Потом мы стали близкими друзьями, и я перестал затевать с ним теоретические споры. Однажды он повел меня знакомить со своими братьями. Я думал, что мы идем к нему домой, но он привел меня на маслобойный завод, за базаром. Все предприятие помещалось в старом сарае, над крышей которого торчала небольшая железная труба. У ворот стояли крестьянские телеги, груженные макухой, а по двору ходил человек в замасленной спецовке, худой, с длинной детской шеей, перепачканной мазутом. Это оказался старший брат Сили — Яков. Вскоре появились еще два брата; один в очках, высокий, молчаливый, непроницаемый, с по-цыгански черными волосами и серо-пепельными губами, другой — совсем еще мальчик, такой же угловатый, как Силя, в измазанной мазутом рваной косоворотке.
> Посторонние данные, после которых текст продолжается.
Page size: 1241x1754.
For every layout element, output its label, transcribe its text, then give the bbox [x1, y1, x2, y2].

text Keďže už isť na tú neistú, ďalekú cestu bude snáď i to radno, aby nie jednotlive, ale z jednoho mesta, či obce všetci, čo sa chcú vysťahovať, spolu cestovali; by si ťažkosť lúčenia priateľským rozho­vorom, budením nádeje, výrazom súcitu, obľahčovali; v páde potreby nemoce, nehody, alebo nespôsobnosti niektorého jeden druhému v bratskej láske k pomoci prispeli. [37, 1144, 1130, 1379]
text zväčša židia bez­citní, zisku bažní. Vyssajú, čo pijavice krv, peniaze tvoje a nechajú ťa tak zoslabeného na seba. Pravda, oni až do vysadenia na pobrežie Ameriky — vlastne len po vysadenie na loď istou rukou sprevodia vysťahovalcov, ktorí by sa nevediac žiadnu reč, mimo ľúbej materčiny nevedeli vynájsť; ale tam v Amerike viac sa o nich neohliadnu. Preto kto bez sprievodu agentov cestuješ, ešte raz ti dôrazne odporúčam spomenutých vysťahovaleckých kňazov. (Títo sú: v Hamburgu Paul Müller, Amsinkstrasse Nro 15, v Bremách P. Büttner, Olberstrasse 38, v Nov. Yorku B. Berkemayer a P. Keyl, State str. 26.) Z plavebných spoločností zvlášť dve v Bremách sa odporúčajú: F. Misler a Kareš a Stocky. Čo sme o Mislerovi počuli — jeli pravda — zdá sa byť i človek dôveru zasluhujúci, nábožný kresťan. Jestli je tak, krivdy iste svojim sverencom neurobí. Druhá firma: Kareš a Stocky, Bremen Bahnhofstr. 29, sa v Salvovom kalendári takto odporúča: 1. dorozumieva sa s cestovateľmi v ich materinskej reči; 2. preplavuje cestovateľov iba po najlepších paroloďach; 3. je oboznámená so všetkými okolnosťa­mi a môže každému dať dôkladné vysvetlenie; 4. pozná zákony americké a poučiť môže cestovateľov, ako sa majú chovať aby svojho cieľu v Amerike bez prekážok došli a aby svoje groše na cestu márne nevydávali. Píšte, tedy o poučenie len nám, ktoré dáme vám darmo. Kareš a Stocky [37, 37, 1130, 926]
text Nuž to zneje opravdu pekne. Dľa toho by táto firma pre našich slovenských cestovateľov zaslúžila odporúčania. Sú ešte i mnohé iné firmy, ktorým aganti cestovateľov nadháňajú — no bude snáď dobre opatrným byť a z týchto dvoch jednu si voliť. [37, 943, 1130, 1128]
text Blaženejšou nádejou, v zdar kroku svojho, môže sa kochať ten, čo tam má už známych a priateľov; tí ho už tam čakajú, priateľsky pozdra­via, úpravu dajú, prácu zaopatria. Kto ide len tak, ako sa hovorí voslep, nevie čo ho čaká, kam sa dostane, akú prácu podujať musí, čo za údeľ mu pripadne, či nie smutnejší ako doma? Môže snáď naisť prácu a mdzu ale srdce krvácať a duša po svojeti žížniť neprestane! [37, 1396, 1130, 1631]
Все четыре брата были необыкновенно худы и сухи, у всех оливково-зеленые лица и синие глаза. Старший работал на маслобойне механиком, второй, в очках, — бухгалтером; Силя и самый младший в свободное от школы время что-то мастерили в сумрачном сарае, где пыхтел и покашливал старенький мотор, шуршали латаные ремни передач, тужился и кряхтел допотопный маслобойный пресс. И все четверо потихоньку агитировали приезжавших сюда крестьян, выискивали среди них сочувствующих и нередко переправляли в села вместе с партией свежих жмыхов пачку недавно отпечатанных подпольных листовок.
Но все это я узнал позднее, когда повадился ходить сюда почти каждый день. Первое посещение маслобойни осталось в памяти как неожиданная встреча с тем знакомым еще в детстве миром машин, который я наблюдал, выстаивая часами на палубе дунайских пароходов. Деревянный сарай с керосиновым мотором и старинным прессом совсем не был похож на залитые электрическим светом и блеском стали машинные отделения дунайских пароходов. Но и здесь приятно пахло маслом, гудели, вращались и посвистывали многочисленные клапаны и поршни, вызывая какое-то особенное чувство радости и непонятного счастья. И еще более радостно было видеть четырех братьев, которые все вместе участвуют в одном деле. Для меня, вынужденного всегда таиться от своих близких, это было непостижимо.